Catherine Breillat a écrit des livres et filmé des images qui ont choqué, et souvent pour les mauvaises raisons. À force de la déjouer ou de tomber sous son couperet, elle a fini par s'amuser beaucoup avec la censure, dans son pays comme ailleurs. En 2001, son film À ma soeur, présenté au Festival de Toronto, après tollé général, avait été interdit en Ontario. Breillat a fini par gagner son procès. Elle en a vu d'autres.
Aujourd'hui, la voici qui accompagne au Festival du nouveau cinéma son dixième film, Anatomie de l'enfer, qu'elle considère comme le plus radical et le plus épuré. Comme la fin d'un cycle, aussi, avec son duo homme-femme en huis clos.
Rocco Siffredi y tient le rôle principal auprès d'Amira Casar. Celui d'un homosexuel, soudain rétribué par une beauté brune pour la regarder, quatre nuits durant, jusqu'à l'exploration de tous les secrets de son corps, et bien au delà. Dans la chambre, la lumière caresse la peau blanche de la femme, auprès d'un partenaire bruni, musclé, déstabilisé.
Anatomie de l'enfer scrute la haine séculaire que les hommes portent aux femmes et par ricochet la haine que celles-ci éprouvent envers elles-mêmes.
«J'ai placé le premier homme devant la première femme, explique la cinéaste, devant cette étrangeté qui le plonge face à un abîme de perplexité et de colère.»
L'univers de Catherine Breillat se nourrit de corps nus et d'étreintes, parce que là réside la grande peur de nos sociétés. «Pourquoi la sexualité terrorise-t-elle à ce point?», demande la cinéaste, en décrivant celle-ci comme quelque chose d'immatériel que les gouvernements et les religions essaient de museler pour conserver leur pouvoir. À ses yeux, le féminisme passe par la libération des carcans et des peurs liés au sexe.
«Les hommes font les lois, dit-elle, et ils rendent la sexualité bestiale afin de se protéger. L'émotion relève de l'humain et il faut passer par la faiblesse pour y atteindre. Or les hommes éprouvent en général plus de difficultés que les femmes à accepter leur faiblesse. Mais c'est cette faiblesse qui conduit à l'émotion, à la pensée et au langage. C'est elle qui nous fait atteindre à l'humanité par delà l'animalité. La femme possède la connaissance et la donne à l'homme, comme le mythe d'Adam et Ève l'a démontré. Pour l'homme, ce transfert passe par la chute du pouvoir et se révèle insupportable.»

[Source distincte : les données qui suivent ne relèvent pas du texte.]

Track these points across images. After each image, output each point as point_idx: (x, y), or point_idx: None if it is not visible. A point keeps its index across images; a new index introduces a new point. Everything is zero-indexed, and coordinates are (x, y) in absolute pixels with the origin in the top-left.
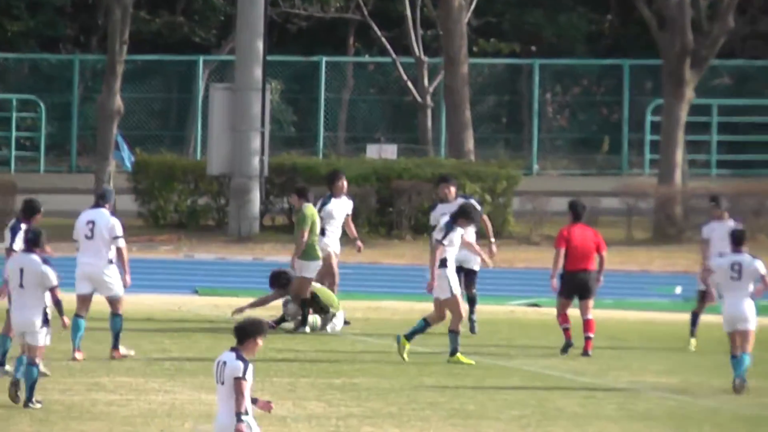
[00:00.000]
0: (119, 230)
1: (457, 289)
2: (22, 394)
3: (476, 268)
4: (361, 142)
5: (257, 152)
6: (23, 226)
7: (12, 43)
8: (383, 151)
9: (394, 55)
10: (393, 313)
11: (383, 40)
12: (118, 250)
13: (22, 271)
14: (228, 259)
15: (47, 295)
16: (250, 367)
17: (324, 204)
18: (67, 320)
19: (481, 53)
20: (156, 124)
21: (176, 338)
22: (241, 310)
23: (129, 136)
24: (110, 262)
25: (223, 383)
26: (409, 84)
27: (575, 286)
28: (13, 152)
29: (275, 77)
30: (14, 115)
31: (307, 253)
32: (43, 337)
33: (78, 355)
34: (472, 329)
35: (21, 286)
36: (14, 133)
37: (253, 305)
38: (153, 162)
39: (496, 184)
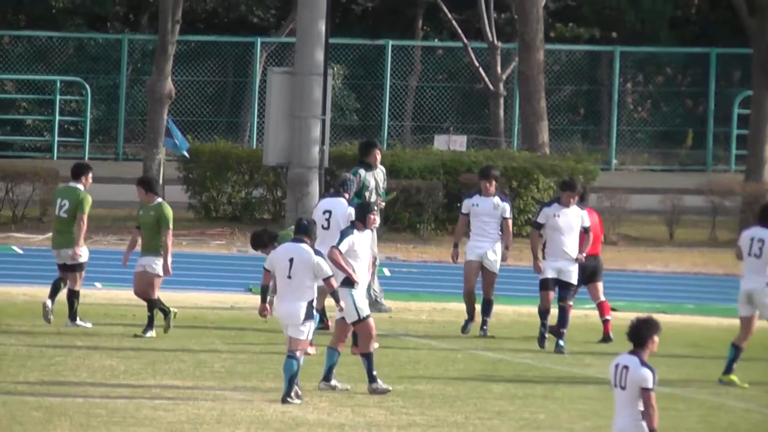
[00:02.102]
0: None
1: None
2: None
3: (573, 281)
4: (428, 132)
5: (317, 141)
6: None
7: (57, 20)
8: (452, 142)
9: (465, 40)
10: (459, 315)
11: (454, 23)
12: None
13: (291, 261)
14: None
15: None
16: (656, 374)
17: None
18: (343, 304)
19: (559, 39)
20: (209, 109)
21: (228, 339)
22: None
23: (180, 122)
24: None
25: (624, 388)
26: (481, 71)
27: (585, 271)
28: (56, 138)
29: (338, 61)
30: (58, 97)
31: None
32: (306, 331)
33: (311, 350)
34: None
35: (289, 277)
36: (57, 117)
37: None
38: (205, 150)
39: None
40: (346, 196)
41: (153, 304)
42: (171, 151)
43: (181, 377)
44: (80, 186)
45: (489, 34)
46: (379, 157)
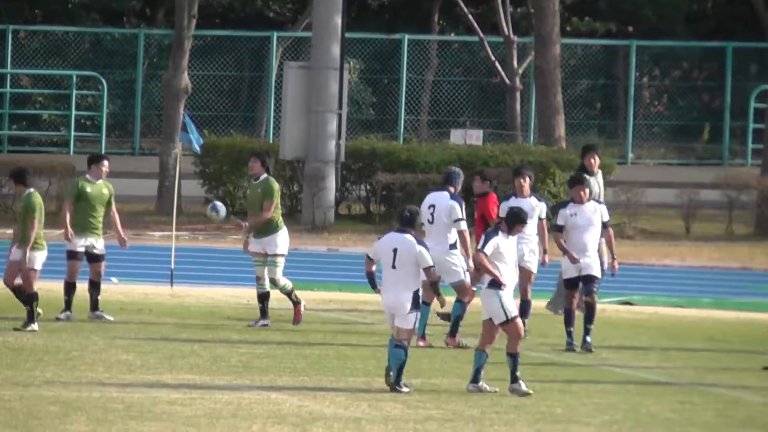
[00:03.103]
0: (460, 212)
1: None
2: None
3: (595, 273)
4: (444, 126)
5: (333, 136)
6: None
7: (73, 15)
8: (468, 137)
9: (481, 34)
10: (476, 309)
11: (470, 17)
12: (460, 233)
13: (395, 251)
14: (301, 249)
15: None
16: None
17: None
18: (444, 299)
19: (575, 33)
20: (225, 104)
21: (244, 333)
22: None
23: (196, 117)
24: (452, 246)
25: None
26: (497, 65)
27: None
28: (73, 132)
29: (354, 56)
30: (74, 92)
31: (274, 226)
32: (413, 320)
33: (421, 343)
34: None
35: (393, 267)
36: (74, 112)
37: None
38: (222, 145)
39: None
40: (451, 189)
41: (28, 297)
42: (187, 146)
43: (197, 372)
44: (89, 176)
45: (505, 29)
46: (594, 161)
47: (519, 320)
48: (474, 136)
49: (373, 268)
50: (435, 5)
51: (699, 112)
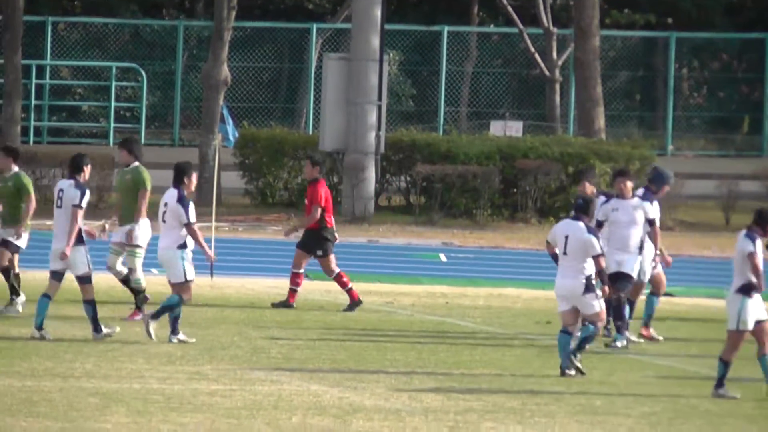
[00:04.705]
0: (654, 213)
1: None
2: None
3: (629, 271)
4: (484, 117)
5: (373, 127)
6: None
7: (112, 7)
8: (508, 128)
9: (520, 26)
10: (515, 301)
11: (509, 9)
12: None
13: (567, 237)
14: (340, 241)
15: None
16: None
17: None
18: (607, 289)
19: (614, 25)
20: (265, 95)
21: (284, 325)
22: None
23: (236, 108)
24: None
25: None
26: (537, 56)
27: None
28: (112, 124)
29: (393, 47)
30: (114, 84)
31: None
32: (592, 303)
33: (645, 332)
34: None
35: (564, 253)
36: (113, 104)
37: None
38: (261, 136)
39: (628, 164)
40: (661, 189)
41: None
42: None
43: (238, 363)
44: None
45: (545, 20)
46: (624, 186)
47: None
48: (514, 128)
49: (556, 250)
50: None
51: (738, 104)
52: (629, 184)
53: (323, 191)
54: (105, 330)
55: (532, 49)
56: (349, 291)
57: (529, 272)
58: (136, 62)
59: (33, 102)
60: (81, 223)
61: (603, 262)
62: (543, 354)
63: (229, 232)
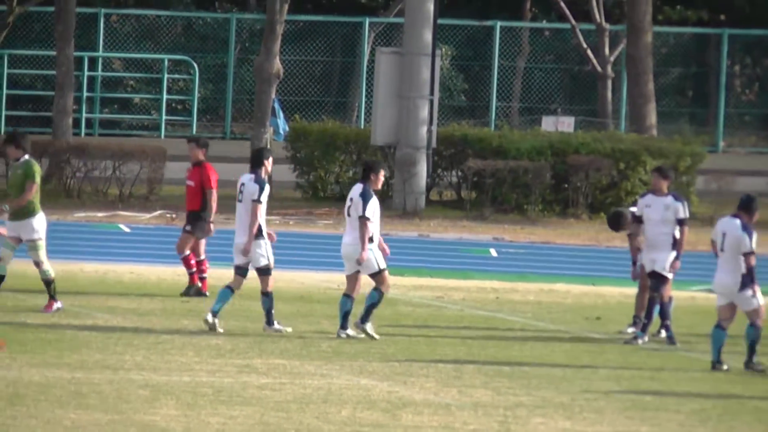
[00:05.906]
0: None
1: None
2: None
3: (662, 271)
4: (536, 113)
5: (425, 122)
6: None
7: (165, 0)
8: (560, 124)
9: (573, 21)
10: (565, 296)
11: (562, 4)
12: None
13: (724, 235)
14: (392, 235)
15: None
16: None
17: None
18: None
19: (667, 21)
20: (317, 89)
21: (335, 319)
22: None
23: (288, 102)
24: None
25: None
26: (589, 52)
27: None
28: (164, 116)
29: (446, 42)
30: (165, 76)
31: (30, 210)
32: (750, 299)
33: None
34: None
35: (722, 249)
36: (165, 96)
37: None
38: (313, 130)
39: (679, 161)
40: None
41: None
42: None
43: (287, 356)
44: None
45: (597, 16)
46: (658, 183)
47: None
48: (565, 124)
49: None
50: None
51: None
52: (664, 182)
53: (214, 176)
54: (277, 326)
55: (585, 45)
56: (192, 275)
57: (579, 268)
58: (188, 55)
59: (85, 94)
60: (261, 217)
61: (753, 260)
62: (592, 350)
63: (280, 225)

La cinéaste n'a pas cherché à créer un couple dans ce film, plutôt à épouser la démarche de l'homme qui poursuit, à travers une relation, sa propre vérité en une quête initiatique.
Rocco Siffredi, star du X et symbole de puissance sexuelle, constitue à ses yeux l'acteur idéal. «Il n'a pas à prouver qu'il est un homme, donc il s'abandonne corps et âme.»
Catherine Breillat a compris que la pornographie n'existait que dans un regard pervers posé sur la sexualité. «Les censeurs sont les vrais pornographes, et à travers l'influence de leur regard obscène, la honte devient le moteur du plaisir et du désir pour beaucoup de monde, explique-t-elle. La manière ignoble de regarder les femmes dans la pornographie constitue un outil totalitarisme d'oppression des femmes, et c'est le joug de ce regard qu'il faut secouer en redonnant sa noblesse à la sexualité. J'ai du mal à comprendre les féministes puritaines, car elles perpétuent ce discours du sexe obscène.»